=== Supplied material ===
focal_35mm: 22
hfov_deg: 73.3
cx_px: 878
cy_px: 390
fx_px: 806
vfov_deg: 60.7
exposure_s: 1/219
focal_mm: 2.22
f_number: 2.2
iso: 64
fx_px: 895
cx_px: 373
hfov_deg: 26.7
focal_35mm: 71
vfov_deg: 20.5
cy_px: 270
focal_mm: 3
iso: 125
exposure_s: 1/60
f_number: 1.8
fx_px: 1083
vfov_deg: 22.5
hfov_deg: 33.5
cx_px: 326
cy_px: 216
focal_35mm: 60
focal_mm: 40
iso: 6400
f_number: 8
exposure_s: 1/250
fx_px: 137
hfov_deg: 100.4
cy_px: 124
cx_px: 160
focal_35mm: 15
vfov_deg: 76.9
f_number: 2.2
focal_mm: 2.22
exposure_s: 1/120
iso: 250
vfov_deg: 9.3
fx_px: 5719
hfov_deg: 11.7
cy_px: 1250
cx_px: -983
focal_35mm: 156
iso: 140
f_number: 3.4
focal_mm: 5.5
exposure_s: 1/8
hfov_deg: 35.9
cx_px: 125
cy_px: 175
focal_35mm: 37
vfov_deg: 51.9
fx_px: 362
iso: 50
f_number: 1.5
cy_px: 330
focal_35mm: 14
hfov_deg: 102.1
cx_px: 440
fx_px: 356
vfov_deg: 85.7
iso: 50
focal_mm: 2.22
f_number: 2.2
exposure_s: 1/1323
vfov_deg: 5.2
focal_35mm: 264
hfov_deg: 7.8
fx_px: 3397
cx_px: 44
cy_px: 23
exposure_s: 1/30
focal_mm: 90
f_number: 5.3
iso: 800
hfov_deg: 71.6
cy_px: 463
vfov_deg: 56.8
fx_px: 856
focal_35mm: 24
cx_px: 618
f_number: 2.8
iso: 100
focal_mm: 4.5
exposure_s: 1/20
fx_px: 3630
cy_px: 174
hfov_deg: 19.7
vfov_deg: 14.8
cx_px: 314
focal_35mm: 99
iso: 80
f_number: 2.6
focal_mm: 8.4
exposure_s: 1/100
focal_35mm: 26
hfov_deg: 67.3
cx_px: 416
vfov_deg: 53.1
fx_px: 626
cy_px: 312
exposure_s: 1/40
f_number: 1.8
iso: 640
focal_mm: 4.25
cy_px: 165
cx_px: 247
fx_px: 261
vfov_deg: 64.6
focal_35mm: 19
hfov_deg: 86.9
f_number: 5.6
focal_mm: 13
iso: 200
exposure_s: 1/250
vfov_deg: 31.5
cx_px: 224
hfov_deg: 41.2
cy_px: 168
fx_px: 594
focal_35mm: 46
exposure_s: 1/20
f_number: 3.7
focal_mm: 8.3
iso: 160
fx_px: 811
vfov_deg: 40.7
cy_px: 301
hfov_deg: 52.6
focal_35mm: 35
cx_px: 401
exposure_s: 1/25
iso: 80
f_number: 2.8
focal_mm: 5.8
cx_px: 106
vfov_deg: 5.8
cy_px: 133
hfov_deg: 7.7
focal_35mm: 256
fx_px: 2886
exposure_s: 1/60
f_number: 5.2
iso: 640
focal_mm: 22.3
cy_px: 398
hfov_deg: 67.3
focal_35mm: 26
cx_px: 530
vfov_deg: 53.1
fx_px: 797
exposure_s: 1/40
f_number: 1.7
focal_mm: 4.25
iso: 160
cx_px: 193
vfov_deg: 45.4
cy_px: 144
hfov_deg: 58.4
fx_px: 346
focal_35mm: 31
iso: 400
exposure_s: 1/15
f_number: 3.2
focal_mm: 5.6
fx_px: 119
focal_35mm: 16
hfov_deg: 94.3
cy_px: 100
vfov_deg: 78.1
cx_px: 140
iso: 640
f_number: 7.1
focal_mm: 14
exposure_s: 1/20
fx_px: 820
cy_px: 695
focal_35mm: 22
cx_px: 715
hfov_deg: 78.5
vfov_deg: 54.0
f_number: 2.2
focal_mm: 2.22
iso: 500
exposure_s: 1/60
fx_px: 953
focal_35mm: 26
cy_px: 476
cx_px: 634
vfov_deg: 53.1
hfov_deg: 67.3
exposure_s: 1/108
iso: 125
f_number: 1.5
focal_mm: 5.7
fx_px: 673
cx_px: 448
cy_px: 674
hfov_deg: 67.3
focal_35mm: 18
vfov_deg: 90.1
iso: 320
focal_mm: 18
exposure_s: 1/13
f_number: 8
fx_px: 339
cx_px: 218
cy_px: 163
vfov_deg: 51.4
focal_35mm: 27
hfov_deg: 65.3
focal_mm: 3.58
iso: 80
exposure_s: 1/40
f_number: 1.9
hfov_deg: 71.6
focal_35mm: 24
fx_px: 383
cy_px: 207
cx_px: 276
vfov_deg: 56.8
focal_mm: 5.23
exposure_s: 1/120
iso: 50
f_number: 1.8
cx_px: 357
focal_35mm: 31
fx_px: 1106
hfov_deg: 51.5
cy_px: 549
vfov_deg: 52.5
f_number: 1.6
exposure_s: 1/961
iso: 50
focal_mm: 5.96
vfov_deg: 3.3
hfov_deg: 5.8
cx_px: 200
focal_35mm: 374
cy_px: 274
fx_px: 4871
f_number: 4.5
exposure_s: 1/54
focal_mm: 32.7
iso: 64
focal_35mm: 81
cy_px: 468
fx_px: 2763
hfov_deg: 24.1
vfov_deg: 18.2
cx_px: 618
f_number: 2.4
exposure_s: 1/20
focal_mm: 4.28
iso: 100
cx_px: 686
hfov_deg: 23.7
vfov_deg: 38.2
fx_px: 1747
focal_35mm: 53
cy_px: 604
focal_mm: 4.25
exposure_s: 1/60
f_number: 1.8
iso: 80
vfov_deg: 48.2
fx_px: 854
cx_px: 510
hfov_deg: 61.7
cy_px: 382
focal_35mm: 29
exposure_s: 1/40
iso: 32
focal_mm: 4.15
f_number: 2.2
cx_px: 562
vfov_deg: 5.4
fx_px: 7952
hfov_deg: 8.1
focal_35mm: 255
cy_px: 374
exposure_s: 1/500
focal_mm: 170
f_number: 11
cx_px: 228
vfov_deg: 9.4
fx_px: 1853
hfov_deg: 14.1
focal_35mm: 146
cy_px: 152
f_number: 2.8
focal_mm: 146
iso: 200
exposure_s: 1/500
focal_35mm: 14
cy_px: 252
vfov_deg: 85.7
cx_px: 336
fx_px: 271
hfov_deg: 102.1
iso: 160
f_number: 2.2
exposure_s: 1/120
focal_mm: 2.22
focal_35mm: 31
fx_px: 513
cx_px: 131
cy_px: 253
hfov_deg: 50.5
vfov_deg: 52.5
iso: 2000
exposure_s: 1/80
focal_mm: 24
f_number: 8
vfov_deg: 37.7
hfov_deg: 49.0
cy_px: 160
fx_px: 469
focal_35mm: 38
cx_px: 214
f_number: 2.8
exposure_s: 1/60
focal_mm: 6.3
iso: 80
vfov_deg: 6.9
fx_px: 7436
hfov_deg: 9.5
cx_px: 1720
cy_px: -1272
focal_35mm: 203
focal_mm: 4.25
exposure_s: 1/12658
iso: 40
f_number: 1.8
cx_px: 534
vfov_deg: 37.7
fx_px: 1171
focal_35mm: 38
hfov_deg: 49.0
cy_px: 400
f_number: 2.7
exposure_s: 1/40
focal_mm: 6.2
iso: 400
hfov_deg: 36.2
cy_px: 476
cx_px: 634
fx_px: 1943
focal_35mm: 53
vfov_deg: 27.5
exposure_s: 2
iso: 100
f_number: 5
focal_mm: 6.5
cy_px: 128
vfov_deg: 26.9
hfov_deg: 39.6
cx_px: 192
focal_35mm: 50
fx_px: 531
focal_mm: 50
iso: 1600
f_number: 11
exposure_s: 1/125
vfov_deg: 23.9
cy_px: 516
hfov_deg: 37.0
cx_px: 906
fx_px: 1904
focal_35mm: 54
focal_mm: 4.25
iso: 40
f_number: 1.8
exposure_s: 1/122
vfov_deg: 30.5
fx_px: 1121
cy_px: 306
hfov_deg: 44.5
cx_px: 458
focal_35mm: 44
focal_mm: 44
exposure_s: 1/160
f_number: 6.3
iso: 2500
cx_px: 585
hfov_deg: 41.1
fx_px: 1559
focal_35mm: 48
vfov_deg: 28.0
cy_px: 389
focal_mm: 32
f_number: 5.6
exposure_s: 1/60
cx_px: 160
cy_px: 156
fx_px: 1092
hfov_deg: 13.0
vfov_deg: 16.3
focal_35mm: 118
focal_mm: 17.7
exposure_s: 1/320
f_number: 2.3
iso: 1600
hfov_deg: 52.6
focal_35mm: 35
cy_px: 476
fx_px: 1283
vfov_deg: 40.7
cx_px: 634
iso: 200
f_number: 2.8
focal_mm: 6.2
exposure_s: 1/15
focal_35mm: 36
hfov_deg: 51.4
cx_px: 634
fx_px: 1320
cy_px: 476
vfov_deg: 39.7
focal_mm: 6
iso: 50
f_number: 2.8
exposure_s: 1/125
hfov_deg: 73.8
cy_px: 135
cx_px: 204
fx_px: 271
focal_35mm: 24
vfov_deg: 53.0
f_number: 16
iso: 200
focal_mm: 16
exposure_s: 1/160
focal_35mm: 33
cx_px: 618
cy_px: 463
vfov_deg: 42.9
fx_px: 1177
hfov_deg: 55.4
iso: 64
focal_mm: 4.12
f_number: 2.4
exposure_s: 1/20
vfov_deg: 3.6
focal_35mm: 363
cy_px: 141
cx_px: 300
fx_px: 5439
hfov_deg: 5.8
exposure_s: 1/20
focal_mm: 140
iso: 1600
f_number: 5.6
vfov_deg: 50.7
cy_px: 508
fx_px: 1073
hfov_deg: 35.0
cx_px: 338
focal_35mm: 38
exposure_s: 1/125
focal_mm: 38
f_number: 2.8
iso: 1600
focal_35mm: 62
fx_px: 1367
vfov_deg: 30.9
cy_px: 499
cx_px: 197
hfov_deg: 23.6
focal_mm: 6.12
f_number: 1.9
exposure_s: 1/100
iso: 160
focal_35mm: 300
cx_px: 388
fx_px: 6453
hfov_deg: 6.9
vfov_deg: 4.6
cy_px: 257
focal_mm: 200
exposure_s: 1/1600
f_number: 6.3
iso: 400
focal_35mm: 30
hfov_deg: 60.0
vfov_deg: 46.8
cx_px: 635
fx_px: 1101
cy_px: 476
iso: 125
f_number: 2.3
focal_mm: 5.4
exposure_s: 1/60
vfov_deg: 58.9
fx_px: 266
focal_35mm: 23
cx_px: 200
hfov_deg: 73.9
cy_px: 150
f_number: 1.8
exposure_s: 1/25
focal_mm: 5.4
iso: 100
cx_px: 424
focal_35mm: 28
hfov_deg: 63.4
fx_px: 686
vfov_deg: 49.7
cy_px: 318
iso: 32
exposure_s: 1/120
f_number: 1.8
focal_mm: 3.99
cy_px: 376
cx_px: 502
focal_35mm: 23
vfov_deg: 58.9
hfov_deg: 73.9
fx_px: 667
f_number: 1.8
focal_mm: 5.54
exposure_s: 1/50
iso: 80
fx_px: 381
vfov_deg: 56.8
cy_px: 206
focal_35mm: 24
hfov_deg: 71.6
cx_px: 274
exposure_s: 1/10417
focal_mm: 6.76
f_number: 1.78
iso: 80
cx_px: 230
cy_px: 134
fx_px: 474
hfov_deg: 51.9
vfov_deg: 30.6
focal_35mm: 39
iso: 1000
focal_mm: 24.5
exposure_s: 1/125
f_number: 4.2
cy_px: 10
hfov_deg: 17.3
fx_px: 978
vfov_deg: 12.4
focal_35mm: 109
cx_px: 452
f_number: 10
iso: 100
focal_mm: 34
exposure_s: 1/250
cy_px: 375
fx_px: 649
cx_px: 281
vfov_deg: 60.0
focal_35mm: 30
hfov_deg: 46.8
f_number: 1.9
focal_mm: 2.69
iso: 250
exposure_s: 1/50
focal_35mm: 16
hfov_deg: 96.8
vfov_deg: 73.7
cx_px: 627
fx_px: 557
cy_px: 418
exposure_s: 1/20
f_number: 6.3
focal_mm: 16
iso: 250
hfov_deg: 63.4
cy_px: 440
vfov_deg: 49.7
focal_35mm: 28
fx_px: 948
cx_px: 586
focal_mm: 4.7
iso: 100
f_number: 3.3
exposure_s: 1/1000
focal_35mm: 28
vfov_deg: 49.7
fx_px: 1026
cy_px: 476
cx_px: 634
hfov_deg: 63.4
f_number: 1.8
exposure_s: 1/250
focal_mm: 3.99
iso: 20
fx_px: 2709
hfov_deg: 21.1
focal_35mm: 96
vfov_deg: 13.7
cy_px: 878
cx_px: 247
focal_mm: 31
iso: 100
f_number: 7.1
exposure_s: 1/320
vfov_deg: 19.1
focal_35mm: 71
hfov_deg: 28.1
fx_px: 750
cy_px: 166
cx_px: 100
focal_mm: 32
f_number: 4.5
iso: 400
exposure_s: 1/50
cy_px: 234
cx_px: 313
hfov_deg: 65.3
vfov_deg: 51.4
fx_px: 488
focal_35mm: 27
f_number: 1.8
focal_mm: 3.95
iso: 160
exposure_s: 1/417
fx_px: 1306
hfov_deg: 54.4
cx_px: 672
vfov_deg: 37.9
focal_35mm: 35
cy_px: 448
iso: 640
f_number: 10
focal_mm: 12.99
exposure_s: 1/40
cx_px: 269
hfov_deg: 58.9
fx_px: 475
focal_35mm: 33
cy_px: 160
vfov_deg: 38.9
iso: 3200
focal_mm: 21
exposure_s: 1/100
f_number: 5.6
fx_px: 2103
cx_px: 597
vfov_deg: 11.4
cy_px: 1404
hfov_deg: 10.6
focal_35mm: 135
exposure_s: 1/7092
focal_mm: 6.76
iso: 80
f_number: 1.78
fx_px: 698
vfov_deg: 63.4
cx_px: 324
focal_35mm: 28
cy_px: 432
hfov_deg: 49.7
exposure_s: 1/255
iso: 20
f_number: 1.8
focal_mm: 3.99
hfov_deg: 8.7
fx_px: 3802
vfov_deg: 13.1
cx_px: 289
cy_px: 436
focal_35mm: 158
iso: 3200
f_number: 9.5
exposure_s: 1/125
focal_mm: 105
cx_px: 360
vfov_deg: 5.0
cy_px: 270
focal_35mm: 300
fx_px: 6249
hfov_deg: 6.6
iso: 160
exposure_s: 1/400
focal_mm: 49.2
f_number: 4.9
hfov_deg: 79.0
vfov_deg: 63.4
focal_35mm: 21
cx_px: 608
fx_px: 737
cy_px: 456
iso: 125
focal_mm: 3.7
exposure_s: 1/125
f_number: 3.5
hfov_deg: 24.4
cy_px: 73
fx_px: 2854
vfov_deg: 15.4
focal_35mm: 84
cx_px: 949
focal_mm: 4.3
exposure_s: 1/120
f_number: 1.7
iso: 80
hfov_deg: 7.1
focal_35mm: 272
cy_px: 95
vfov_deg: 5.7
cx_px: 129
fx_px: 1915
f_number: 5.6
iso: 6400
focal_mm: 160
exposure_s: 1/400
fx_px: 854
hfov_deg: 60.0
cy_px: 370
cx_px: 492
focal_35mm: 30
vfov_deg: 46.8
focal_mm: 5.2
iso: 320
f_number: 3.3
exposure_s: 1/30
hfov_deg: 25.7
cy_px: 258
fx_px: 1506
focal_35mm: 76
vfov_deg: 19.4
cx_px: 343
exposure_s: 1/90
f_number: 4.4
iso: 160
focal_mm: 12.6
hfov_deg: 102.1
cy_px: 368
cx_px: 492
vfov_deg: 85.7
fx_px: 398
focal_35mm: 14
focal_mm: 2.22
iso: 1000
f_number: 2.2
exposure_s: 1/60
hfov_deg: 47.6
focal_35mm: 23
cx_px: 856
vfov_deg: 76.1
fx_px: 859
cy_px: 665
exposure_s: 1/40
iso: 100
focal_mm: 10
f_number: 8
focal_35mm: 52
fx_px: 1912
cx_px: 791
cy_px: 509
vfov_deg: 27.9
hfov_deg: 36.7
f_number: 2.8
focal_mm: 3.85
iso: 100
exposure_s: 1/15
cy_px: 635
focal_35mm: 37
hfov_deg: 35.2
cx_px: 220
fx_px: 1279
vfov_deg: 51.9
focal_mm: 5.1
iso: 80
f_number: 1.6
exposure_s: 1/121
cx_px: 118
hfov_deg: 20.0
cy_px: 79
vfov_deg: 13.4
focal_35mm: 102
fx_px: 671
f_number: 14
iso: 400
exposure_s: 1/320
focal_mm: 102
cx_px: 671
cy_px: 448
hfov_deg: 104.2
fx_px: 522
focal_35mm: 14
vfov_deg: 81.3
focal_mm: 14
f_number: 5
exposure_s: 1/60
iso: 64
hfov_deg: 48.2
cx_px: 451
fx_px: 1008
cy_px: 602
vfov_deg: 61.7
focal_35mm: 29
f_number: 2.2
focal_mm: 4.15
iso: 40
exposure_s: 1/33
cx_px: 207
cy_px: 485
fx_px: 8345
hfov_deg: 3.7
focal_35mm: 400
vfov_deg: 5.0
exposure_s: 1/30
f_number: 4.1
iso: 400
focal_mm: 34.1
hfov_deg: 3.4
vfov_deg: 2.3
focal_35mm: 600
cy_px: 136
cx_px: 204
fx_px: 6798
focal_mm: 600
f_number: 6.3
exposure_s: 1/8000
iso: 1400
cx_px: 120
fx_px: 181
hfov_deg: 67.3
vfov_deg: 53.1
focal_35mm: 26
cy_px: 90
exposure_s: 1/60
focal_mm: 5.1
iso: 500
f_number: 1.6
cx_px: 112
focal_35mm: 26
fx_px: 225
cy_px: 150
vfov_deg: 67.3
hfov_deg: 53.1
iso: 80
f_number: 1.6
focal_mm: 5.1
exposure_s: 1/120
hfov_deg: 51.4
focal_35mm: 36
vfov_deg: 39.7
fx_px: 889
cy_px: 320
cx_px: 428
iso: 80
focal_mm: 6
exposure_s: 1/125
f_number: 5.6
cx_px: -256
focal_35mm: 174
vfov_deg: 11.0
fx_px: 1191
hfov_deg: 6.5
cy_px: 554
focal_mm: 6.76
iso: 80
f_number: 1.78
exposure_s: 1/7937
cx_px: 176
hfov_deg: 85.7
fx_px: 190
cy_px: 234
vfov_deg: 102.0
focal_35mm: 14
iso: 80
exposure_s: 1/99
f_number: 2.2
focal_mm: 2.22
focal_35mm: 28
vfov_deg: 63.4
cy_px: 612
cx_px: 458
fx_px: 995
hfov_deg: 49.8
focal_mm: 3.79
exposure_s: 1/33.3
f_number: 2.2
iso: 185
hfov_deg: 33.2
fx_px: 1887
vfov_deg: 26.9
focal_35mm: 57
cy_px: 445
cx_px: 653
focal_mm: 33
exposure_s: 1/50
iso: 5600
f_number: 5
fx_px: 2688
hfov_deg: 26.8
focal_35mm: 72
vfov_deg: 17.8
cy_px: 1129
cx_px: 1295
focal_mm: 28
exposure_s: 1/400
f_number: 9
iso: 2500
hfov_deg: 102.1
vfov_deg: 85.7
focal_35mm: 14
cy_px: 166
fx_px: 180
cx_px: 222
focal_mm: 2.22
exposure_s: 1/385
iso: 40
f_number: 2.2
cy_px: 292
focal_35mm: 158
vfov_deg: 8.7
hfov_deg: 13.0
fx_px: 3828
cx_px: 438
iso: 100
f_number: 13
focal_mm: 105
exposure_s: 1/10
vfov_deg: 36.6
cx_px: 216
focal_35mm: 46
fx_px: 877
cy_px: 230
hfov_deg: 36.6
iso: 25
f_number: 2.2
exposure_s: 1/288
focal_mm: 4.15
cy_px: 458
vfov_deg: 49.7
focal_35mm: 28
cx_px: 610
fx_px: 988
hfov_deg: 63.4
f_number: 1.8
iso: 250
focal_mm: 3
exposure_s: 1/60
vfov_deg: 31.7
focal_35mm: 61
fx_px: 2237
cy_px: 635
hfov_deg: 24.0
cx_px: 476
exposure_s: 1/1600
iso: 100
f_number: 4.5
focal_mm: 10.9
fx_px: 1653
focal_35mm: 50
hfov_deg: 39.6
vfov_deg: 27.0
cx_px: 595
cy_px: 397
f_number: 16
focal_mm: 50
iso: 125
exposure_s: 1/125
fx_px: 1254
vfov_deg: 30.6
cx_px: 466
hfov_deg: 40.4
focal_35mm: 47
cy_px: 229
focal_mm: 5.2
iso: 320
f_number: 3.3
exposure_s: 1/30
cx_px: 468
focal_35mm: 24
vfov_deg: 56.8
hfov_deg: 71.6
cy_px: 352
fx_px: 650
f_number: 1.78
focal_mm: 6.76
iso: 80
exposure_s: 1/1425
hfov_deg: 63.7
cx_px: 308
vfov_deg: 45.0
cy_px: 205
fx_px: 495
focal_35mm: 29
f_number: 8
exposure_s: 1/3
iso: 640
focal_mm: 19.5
===
Begin at the line that has "hfov_deg: 14.1" in the entries above; stop after the line that has "hfov_deg: 41.1". Transcribe exactly those lines and no others.

hfov_deg: 14.1
focal_35mm: 146
cy_px: 152
f_number: 2.8
focal_mm: 146
iso: 200
exposure_s: 1/500
focal_35mm: 14
cy_px: 252
vfov_deg: 85.7
cx_px: 336
fx_px: 271
hfov_deg: 102.1
iso: 160
f_number: 2.2
exposure_s: 1/120
focal_mm: 2.22
focal_35mm: 31
fx_px: 513
cx_px: 131
cy_px: 253
hfov_deg: 50.5
vfov_deg: 52.5
iso: 2000
exposure_s: 1/80
focal_mm: 24
f_number: 8
vfov_deg: 37.7
hfov_deg: 49.0
cy_px: 160
fx_px: 469
focal_35mm: 38
cx_px: 214
f_number: 2.8
exposure_s: 1/60
focal_mm: 6.3
iso: 80
vfov_deg: 6.9
fx_px: 7436
hfov_deg: 9.5
cx_px: 1720
cy_px: -1272
focal_35mm: 203
focal_mm: 4.25
exposure_s: 1/12658
iso: 40
f_number: 1.8
cx_px: 534
vfov_deg: 37.7
fx_px: 1171
focal_35mm: 38
hfov_deg: 49.0
cy_px: 400
f_number: 2.7
exposure_s: 1/40
focal_mm: 6.2
iso: 400
hfov_deg: 36.2
cy_px: 476
cx_px: 634
fx_px: 1943
focal_35mm: 53
vfov_deg: 27.5
exposure_s: 2
iso: 100
f_number: 5
focal_mm: 6.5
cy_px: 128
vfov_deg: 26.9
hfov_deg: 39.6
cx_px: 192
focal_35mm: 50
fx_px: 531
focal_mm: 50
iso: 1600
f_number: 11
exposure_s: 1/125
vfov_deg: 23.9
cy_px: 516
hfov_deg: 37.0
cx_px: 906
fx_px: 1904
focal_35mm: 54
focal_mm: 4.25
iso: 40
f_number: 1.8
exposure_s: 1/122
vfov_deg: 30.5
fx_px: 1121
cy_px: 306
hfov_deg: 44.5
cx_px: 458
focal_35mm: 44
focal_mm: 44
exposure_s: 1/160
f_number: 6.3
iso: 2500
cx_px: 585
hfov_deg: 41.1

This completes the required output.